Interestingly though, in day-to-day use, the lack of ooomph isn't a massive problem. Web browsing, for example, is snappy enough. And the screen makes it easy enough to read pages. Scrolling around also presents no problem, honestly, we've seen more problems from higher-powered devices.
Despite it's modest capacity, the 1200mAh battery did fine for us. We used the phone all day, and with modest use, occasional web checking, push email and phone calls, it lasted easily. You'll see more drain if you're out-and-about and we tested it mostly on Wi-Fi, which is less of a power hog than using 3G constantly.
But as this phone is aimed at the Smartphone refusniks who has been forced in to the 21st century against their will, it will probably be more than enough to see them through.

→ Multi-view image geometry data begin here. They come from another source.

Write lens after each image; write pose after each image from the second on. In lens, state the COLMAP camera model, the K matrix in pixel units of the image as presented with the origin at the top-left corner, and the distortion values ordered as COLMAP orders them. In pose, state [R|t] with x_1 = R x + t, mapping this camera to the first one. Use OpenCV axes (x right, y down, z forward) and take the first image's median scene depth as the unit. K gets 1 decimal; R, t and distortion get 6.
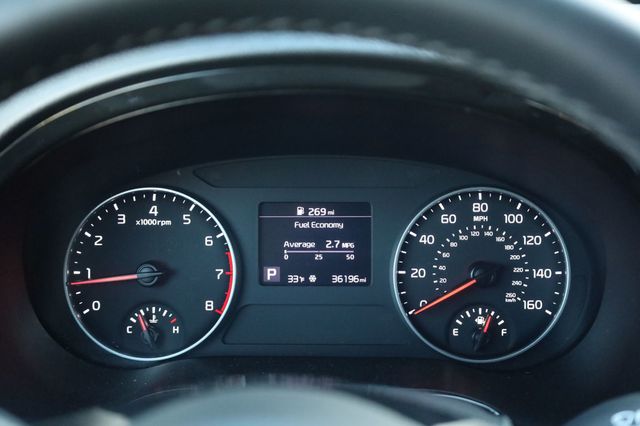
lens RADIAL K [[869.2, 0, 325.1], [0, 869.2, 213.5], [0, 0, 1]] dist [0.036290, 0.000000]
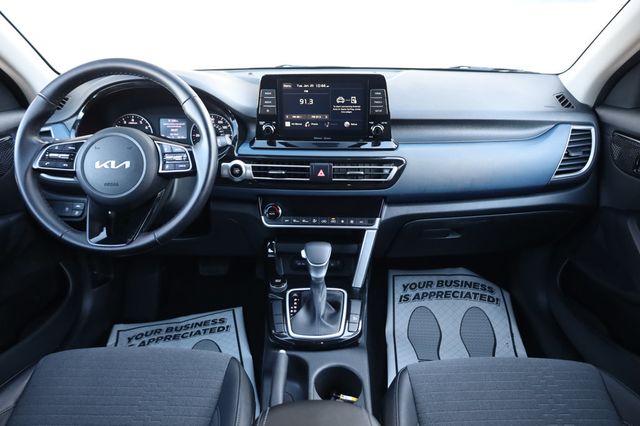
lens RADIAL K [[451.9, 0, 320.9], [0, 451.9, 211.5], [0, 0, 1]] dist [0.007914, 0.011724]
pose [[0.999575, -0.002703, 0.029037, 0.630050], [0.000363, 0.996771, 0.080295, 0.256971], [-0.029160, -0.080250, 0.996348, -1.190756]]
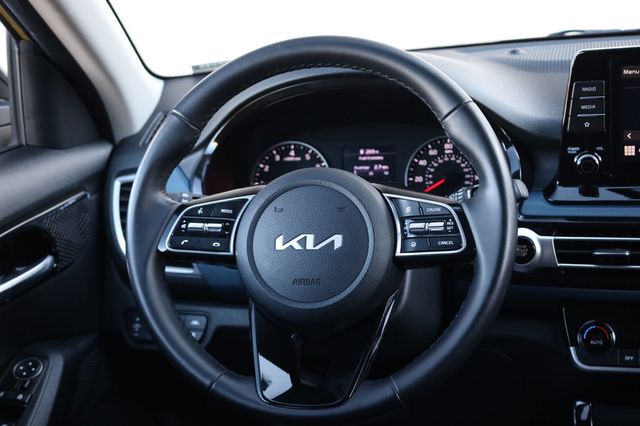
lens RADIAL K [[921.3, 0, 322.4], [0, 921.3, 213.3], [0, 0, 1]] dist [0.035409, 0.000000]
pose [[0.983404, -0.017528, -0.180582, 0.274544], [0.009951, 0.999035, -0.042777, 0.239356], [0.181157, 0.040270, 0.982629, -1.167565]]
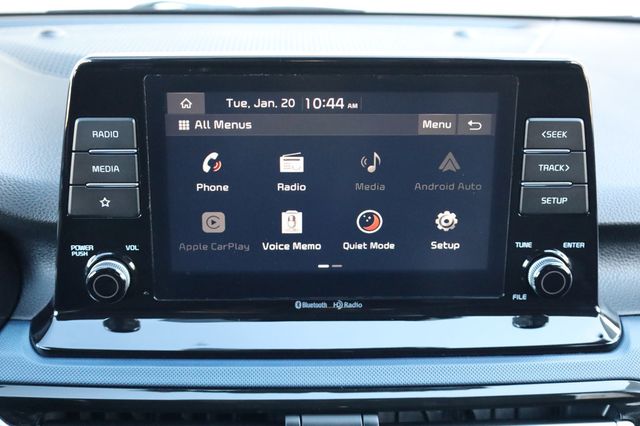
lens RADIAL K [[869.2, 0, 320.2], [0, 869.2, 214.3], [0, 0, 1]] dist [0.036290, 0.000000]
pose [[0.989824, -0.021173, 0.140714, 0.555595], [0.017469, 0.999469, 0.027503, -0.020226], [-0.141221, -0.024765, 0.989668, -0.172458]]
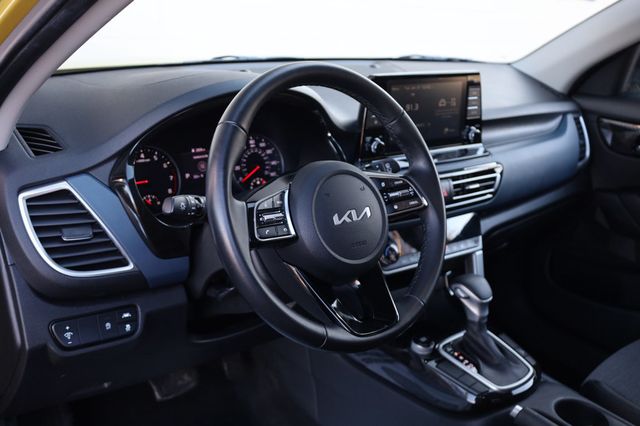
lens RADIAL K [[693.6, 0, 320.9], [0, 693.6, 213.3], [0, 0, 1]] dist [-0.014388, 0.000000]
pose [[0.731707, -0.158587, 0.662915, -1.152788], [0.146778, 0.986400, 0.073964, 0.085859], [-0.665629, 0.043181, 0.745033, -0.769375]]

Hopefully though, this plucky little smartphone will soon get them addicted to all manner of modern mobile apps, and they'll be looking for the next step up.
We like the X3. It's not the fastest phone, but its small size, decent screen and more than acceptable call quality is enough for the casual user. More advanced owners might find the touchscreen tedious, but you could certainly live with it.
If you make huge numbers of calls, or end up using the Internet a lot, you might also find the low-capacity battery doesn't last very long. But overall we wouldn't really expect too much more from a cheap, entry-level phone.